YOL AYRIMI
Havada bir gariplik vardı, hafif bir esinti yolları boş koymuştu. Dört yola geldiğimde hangi tarafa yöneleceğimi bilemedim. Yalnızlık hissiyle evin çevresinden ayrılmamaya çalıştım.
Yalnız kalmayı, korku atmosferiyle eşdeğer zannettim. Kırda tesadüfen büyümüş ve çiçeğini açmamış bir yıllık bitki gibiydim. Biraz yürümem iyi geldi, kendime gelir gibi oldum. Çare arama isteğim belirdi. Hafif bir rüzgârla üşüdüğümü sandım. Moralsizdim.

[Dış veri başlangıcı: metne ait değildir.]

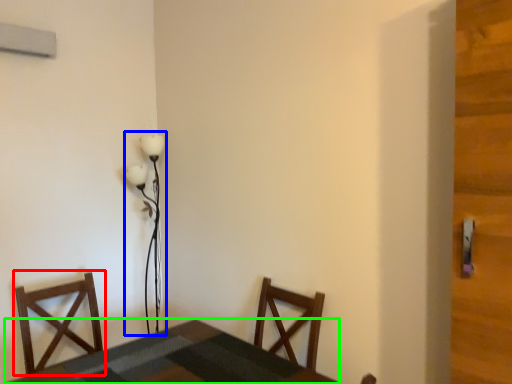
Question: Based on their relative distances, which object is nearer to chair (highlighted by a red box)? Choose from lamp (highlighted by a blue box) and table (highlighted by a green box).

Choices:
 (A) lamp
 (B) table

Answer: (B)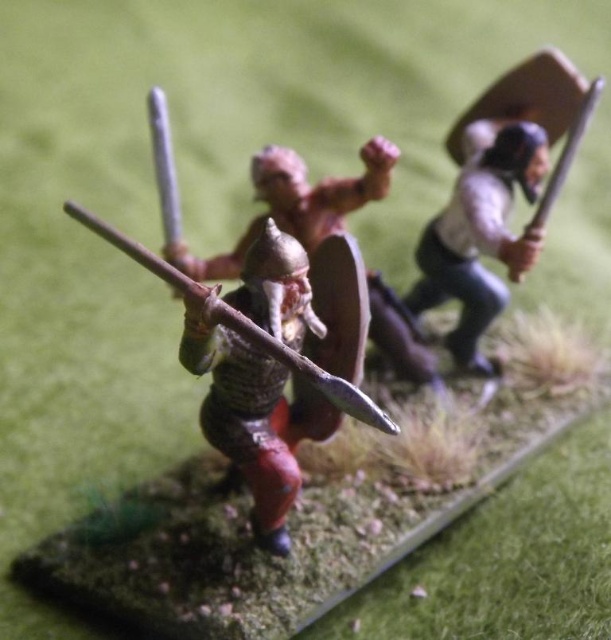
You are a medieval knight in the diorama and need to determine which object is shorter. Looking at the metallic spear at center and the wooden shield at upper right, which one is shorter?

The metallic spear at center is not as tall as the wooden shield at upper right, so the metallic spear at center is shorter.

You are a medieval knight planning to attack the wooden shield at upper right. Based on the scene, can you reach the shield with your spear from your current position at the metallic armor at center?

The metallic armor at center is taller than the wooden shield at upper right, so yes, the knight can reach the shield with their spear from their current position since the spear is thrust forward and the armor is positioned higher.

You are a medieval knight in the diorama and need to decide which item to prioritize for your armor. The metallic spear at center and the wooden shield at upper right are both available. Based on their sizes, which one should you choose to carry comfortably?

The metallic spear at center is larger in size than the wooden shield at upper right, so it would be more challenging to carry comfortably. The knight should choose the wooden shield at upper right for better manageability.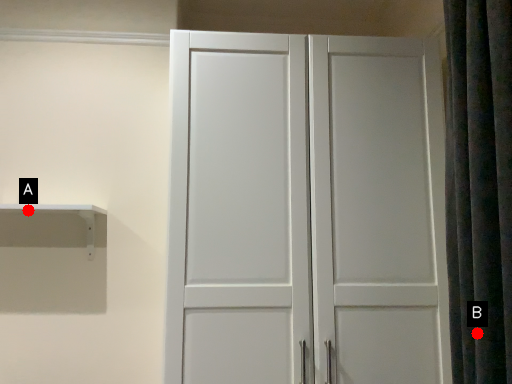
Question: Two points are circled on the image, labeled by A and B beside each circle. Which point appears farthest from the camera in this image?

Choices:
 (A) A is further
 (B) B is further

Answer: (A)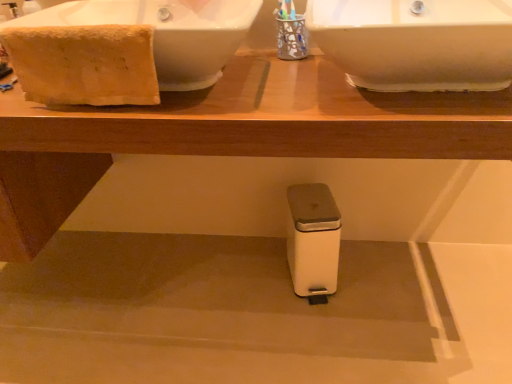
At what (x,y) coordinates should I click in order to perform the action: click on free spot to the right of beige cotton towel at upper left. Please return your answer as a coordinate pair (x, y). Looking at the image, I should click on (211, 98).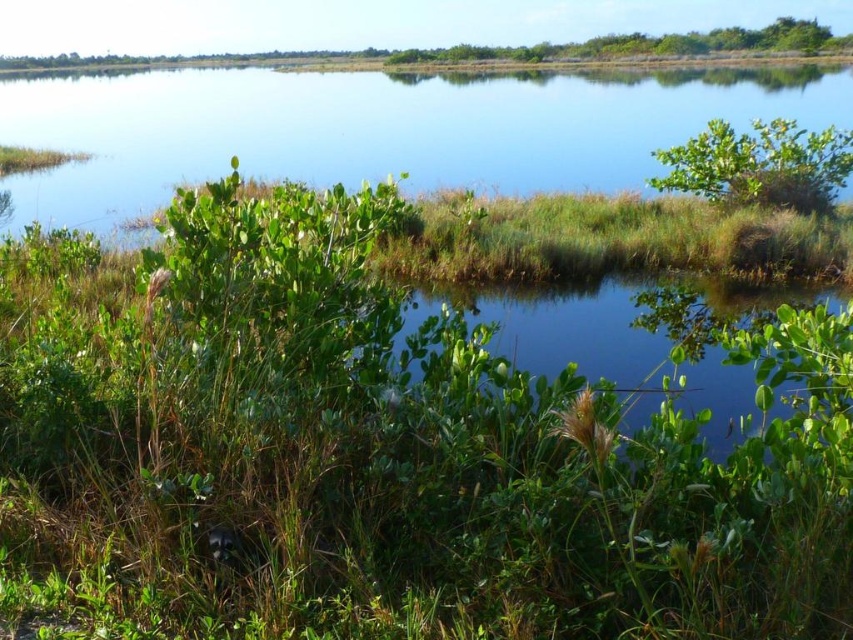
Question: Considering the relative positions of green grassy water at upper center and green leafy bush at upper right in the image provided, where is green grassy water at upper center located with respect to green leafy bush at upper right?

Choices:
 (A) left
 (B) right

Answer: (A)

Question: Among these points, which one is farthest from the camera?

Choices:
 (A) (582, 116)
 (B) (718, 140)

Answer: (A)

Question: In this image, where is green grassy water at upper center located relative to green leafy bush at upper right?

Choices:
 (A) left
 (B) right

Answer: (A)

Question: Is green grassy water at upper center wider than green leafy bush at upper right?

Choices:
 (A) yes
 (B) no

Answer: (A)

Unutmuşum kimsenin olmamasının nedenini, pastanenin kapalı olacağını, korku atmosferiyle örtülü şehir. Çünkü bugün, “mayısın biriydi”.
Mayısın birinde, orman gülünün moru ve sarısı ile okulca törene gider ve bahar bayramını kutlardık. Bahar geldi neşelenir ve mutlu olurduk.
Üşümüştüm. Beni üşüten, bahar ve egemenlik bayramını kutlayanlara sıkılan silahın sesiydi. O ses can alıcıydı. Üşütmüşlerdi insanları baharın ilk gününde,
İnsanlar özgürce bayramını kutlasın, neşelensin, mutlu olsun. İstediğini açıkça söylesin.
Ayrımcı düşüncelerle, bizlere rol biçmesinler. Sabahın tenha sakaklarında ve yol sapağında başlamıştı, rol dağılımı. Çocukluğumuzun bahar bayramını bulamamış ve mayıs bir de hüzün dolu bir gün yaşamıştık. Yine de bahardan esintiler diyerek yürüdüm. Yol ağzına geldiğimde ise sarsıldım. Çünkü duygularıma katkıda bulunacak kimseleri göremedim.
Güneş ısıtmaya başladığında, dalga seslerini duydum. Dalganın gürültüsünü dinledim ve “bir sen eksiktin,” dedim.
Çocukluk anılarım depreşti. Fırından ekmek aldım. Kırlara yöneldim ve sarı çiçeğe rastladım. Yaklaştım, o kadar güzellerdi ki, eğildim kokladım. Koparmadım her çocuk sarı çiçeğini görsün istedim. Çocukluğumun kokusunu derin derin soludum.
Sarı çiçeğin fotoğrafını çektim ve ona bakarak yürüdüm. Fotoğrafı arkadaşlarıma gönderdim. “Çiçeklerle bir mayıs,” diye altına yazdım. Baharı ve baharın getirdiği güzellikleri, özgürlük ve egemenlik bayramını, tatmalarını istedim.
Yol sapağında, kır çiçeğiyle baharı hatırladım. Eve vardım ve gördüğüm tarihi manzara karşısında dışarı çıkamadım. Eve kapatmak isteyen karanlık zihniyete karşı, kır çiçekleri arasına şarkı söyleyerek çıktım. Özgürce özgürlük için söyledim. Birlik ve beraberlik içerisinde insanlarla söyleştik ve bahar bayramını çocukluğumuzdaki gibi kutladık.
İçim neşelendi, gözlerim ışıldadı. Kır çiçekleri gibi sevindik. Kesişen yollara rastlamadım. Güzellikler hissettim ve sevgiyle doldum. Ruhum çiçekler gibi açtı. Bayram sevincini doya doya yaşadım.
Bahar ve egemenlik bayramında, insanlar şendi. Çiçekler açmıştı. Birlikte eğlendik.
Gönlümüzce şarkı ve türküler söyledik.